Von Kathrin Müller-Lancé

Zugegeben, es sah zunächst danach aus, als wäre der Auftritt von Quasi-Kanzler Olaf Scholz (SPD) bei Joko und Klaas der eindeutige Überraschungscoup dieses Fernsehabends. Und klar, alles eine sehr feine Sache. Wer aber später ins Öffentlich-Rechtliche zappte, wurde mit einem ebenfalls stabilen Auftritt belohnt, und zwar vom 81-jährigen, geistig nach wie vor gelenkigen Joachim Gauck.
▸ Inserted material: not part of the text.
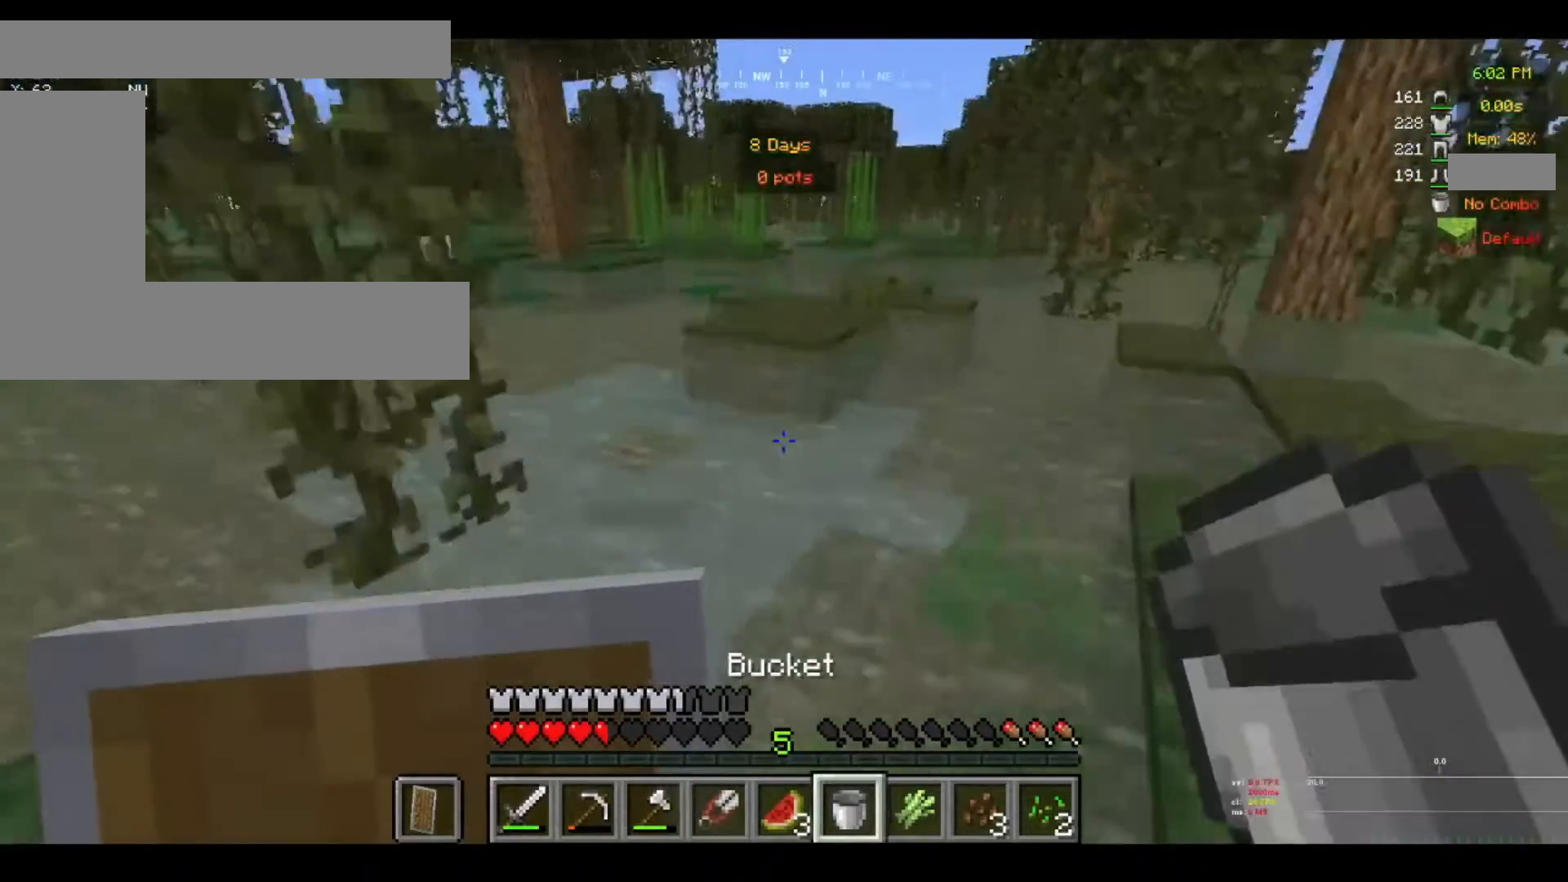
{"keys": ["w"], "mouse": [], "events": []}
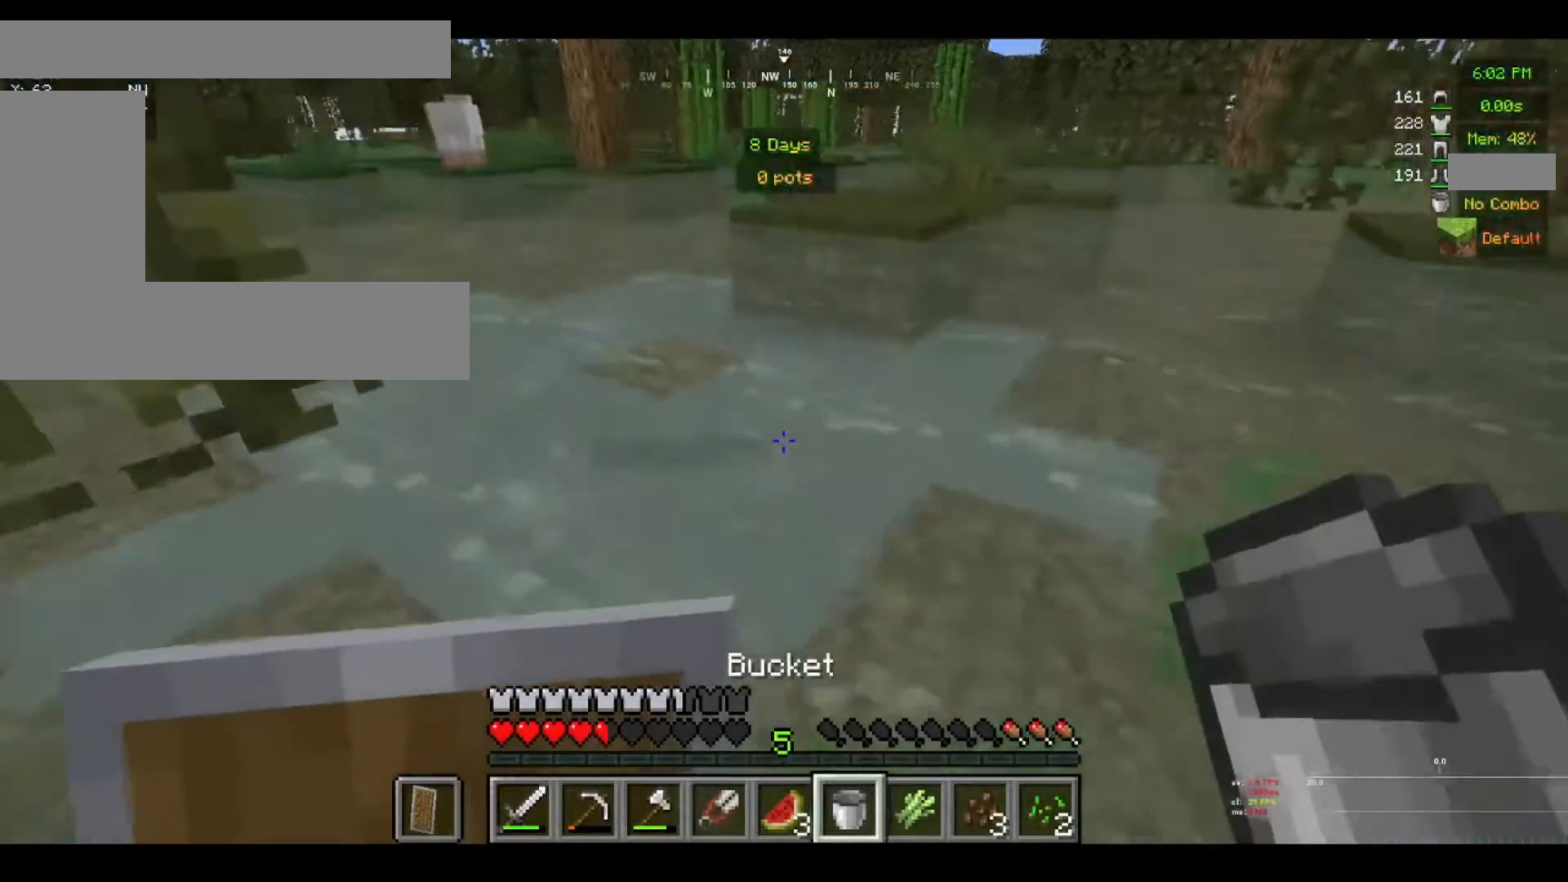
{"keys": ["w"], "mouse": [], "events": []}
Während Scholz bei Pro Sieben zu Geigengefidel sprach, muss sich der Bundespräsident a. D. bei "Maischberger" erst mal durch den Großen Zapfenstreich kämpfen. Ein Einspieler erinnert daran, wie er die Militärmusiker zu seinem Abschied "Über sieben Brücken musst du geh'n" spielen ließ. Das Ganze ist natürlich ein Augenzwinkern in Richtung des Zapfenstreichs, der zu Merkels Ehren ansteht ( Nina Hagen, Farbfilm, Sie wissen schon). "Joa, gut, ham wir auch alle drüber gelacht", ist Gaucks knapper Kommentar dazu.

Auf zum nächsten Thema, Corona, was sonst. In der Vergangenheit war Gauck diesbezüglich mit eher unterschiedlichen Äußerungen aufgefallen: Mal hatte er mehr Toleranz für Querdenker gefordert, mal Impfgegner als "Bekloppte" bezeichnet. Auf Letzteres angesprochen, sagt Gauck bei "Maischberger": "Das war nicht meine beste Tagesform." Schwamm drüber, denn was folgt, ist ein Alt-Bundespräsident in sehr guter Form.

Auf Maischbergers Frage, ob Corona die Gesellschaft spalte, antwortet Gauck, man müsse zwei Formen von Spaltung miteinander abwägen: Die, die Ungeimpfte derzeit mit ihrer Verweigerungshaltung befeuerten - und die, die eine Impfpflicht zur Folge hätte. "Und wenn wir das tun, Frau Maischberger, stellen wir etwas ganz Eindeutiges fest: Die Spaltung, die wir jetzt haben, geht schlecht um mit einem großen Teil der Bevölkerung. Die Spaltung, die wird dann haben, wenn wir eine stärkere Verpflichtung zum Impfen haben würden, würde Nutzen bringen für die gesamte Gesellschaft." Prinzipiell könne er sich eine Impfpflicht vorstellen, sagt Gauck später, "wir haben die Erfahrung, dass diese Form des Eingriffs die Rechte der Bürgerinnen und Bürger nicht löscht".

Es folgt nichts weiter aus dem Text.